Epitope-tagged Kip3p localizes to astral and spindle microtubules and is present in the cytoplasm and nucleoplasm. The cells are from an asynchronous culture containing epitope-tagged Kip3p expressed from a centromere plasmid. The first column (A, D, G, J, and M) shows staining with 9E10, an anti-myc antibody that recognizes epitope-tagged Kip3p. The second column (B, E, H, K, and N) shows staining with an antitubulin antibody. The third column (C, F, I, L, and O) shows staining with DAPI to localize DNA. (A–C) A G1 cell with colocalization of Kip3p with astral microtubules. (D–F) A preanaphase cell with spindle staining. (G–L) Cells with an elongated anaphase spindle with concentration of Kip3p in the central spindle. (M–O) A cell of an isogenic strain carrying Kip3p lacking the epitope tag, which showed no signal when stained and photographed under conditions identical to those used to localize epitope-tagged Kip3p.

Figure 11

Distinct roles of Kip3p and Dyn1p in the two phases of nuclear migration.

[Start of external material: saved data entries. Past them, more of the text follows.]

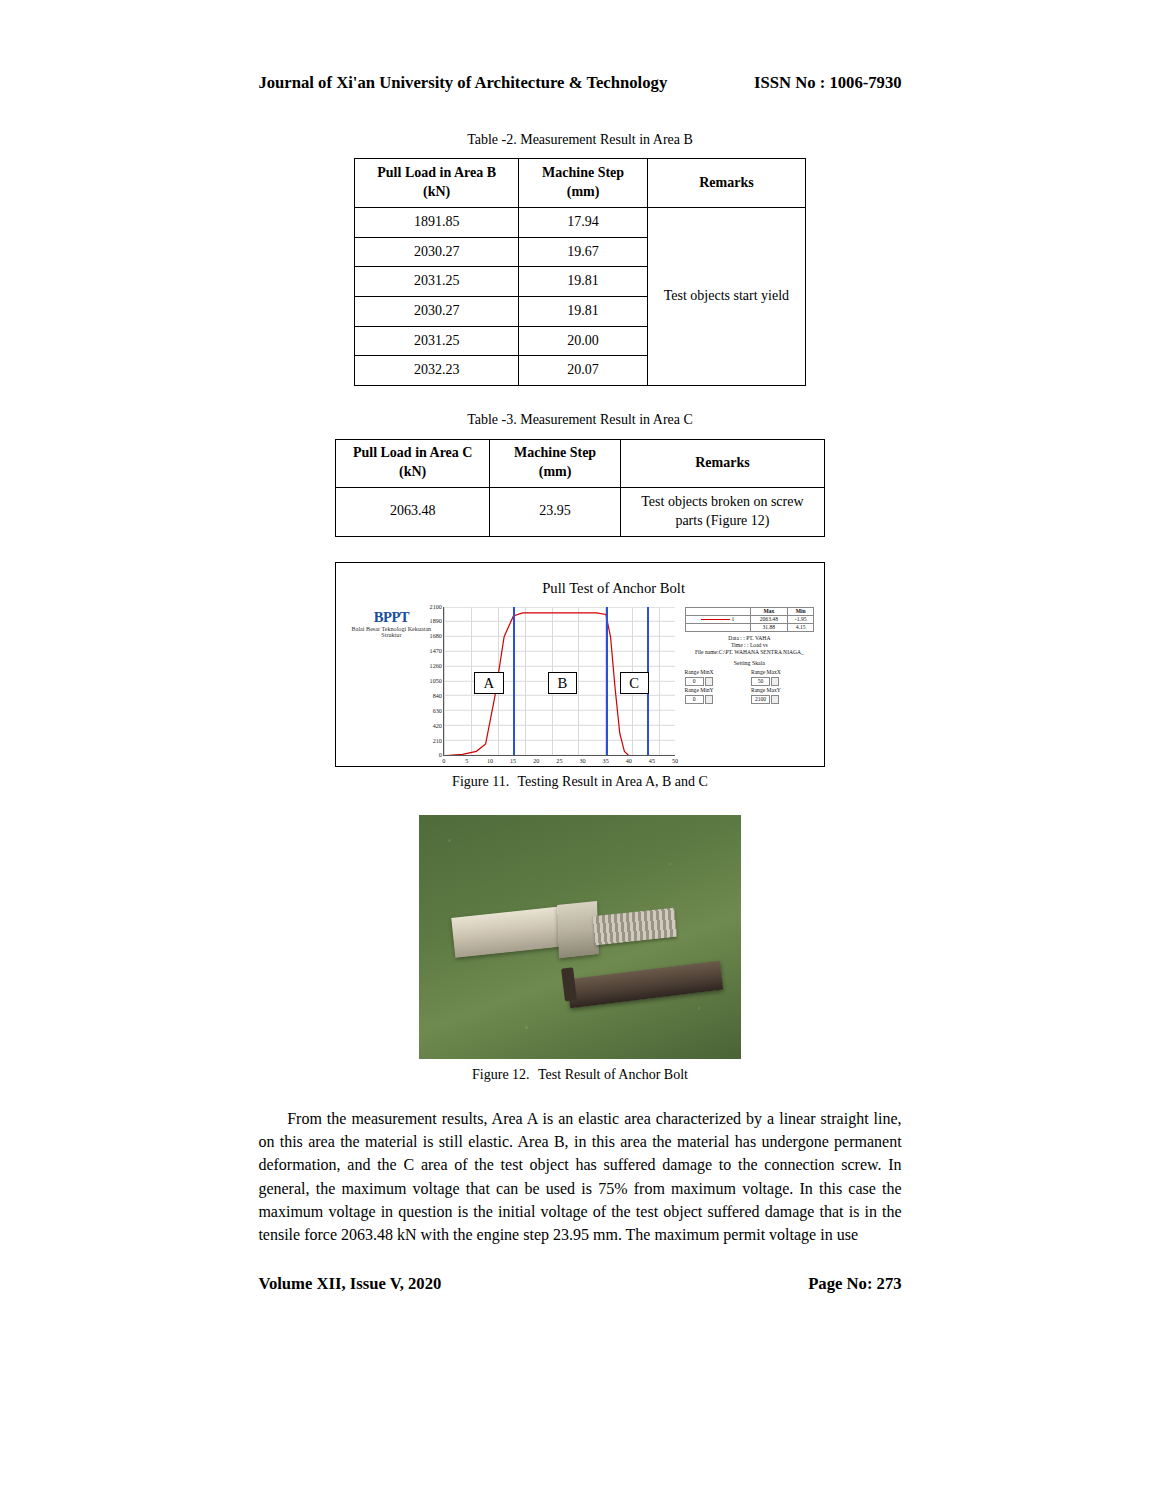Journal of Xi'an University of Architecture & Technology
ISSN No : 1006-7930
Table -2. Measurement Result in Area B
| Pull Load in Area B (kN) | Machine Step (mm) | Remarks |
| --- | --- | --- |
| 1891.85 | 17.94 | Test objects start yield |
| 2030.27 | 19.67 |
| 2031.25 | 19.81 |
| 2030.27 | 19.81 |
| 2031.25 | 20.00 |
| 2032.23 | 20.07 |
Table -3. Measurement Result in Area C
| Pull Load in Area C (kN) | Machine Step (mm) | Remarks |
| --- | --- | --- |
| 2063.48 | 23.95 | Test objects broken on screw parts (Figure 12) |
Pull Test of Anchor Bolt
BPPT
Balai Besar Teknologi Kekuatan Struktur
2100 1890 1680 1470 1260 1050 840 630 420 210 0
0 5 10 15 20 25 30 35 40 45 50
A
B
C
| | Max | Min |
| --- | --- | --- |
| 1 | 2063.48 | -1.95 |
| | 31.88 | 4.15 |
Data : : PT. VAHA
Time : : Load vs
File name:C:\PT. WAHANA SENTRA NIAGA_
Setting Skala
Range MinX
Range MaxX
0
50
Range MinY
Range MaxY
0
2100
Figure 11. Testing Result in Area A, B and C
Figure 12. Test Result of Anchor Bolt
From the measurement results, Area A is an elastic area characterized by a linear straight line, on this area the material is still elastic. Area B, in this area the material has undergone permanent deformation, and the C area of the test object has suffered damage to the connection screw. In general, the maximum voltage that can be used is 75% from maximum voltage. In this case the maximum voltage in question is the initial voltage of the test object suffered damage that is in the tensile force 2063.48 kN with the engine step 23.95 mm. The maximum permit voltage in use
Volume XII, Issue V, 2020
Page No: 273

Based on the phenotypes of kip3 and dyn1 mutants, Kip3p primarily functions during phase 1 of nuclear migration to (1) orient the nucleus toward the nascent bud and (2) position the nucleus ∼1 μm from the bud neck. During phase 2 of nuclear migration, Dyn1p primarily functions to (3) insert the anaphase-stage nucleus through the neck and (4) mediate forward and reverse oscillations of the nucleus within the neck.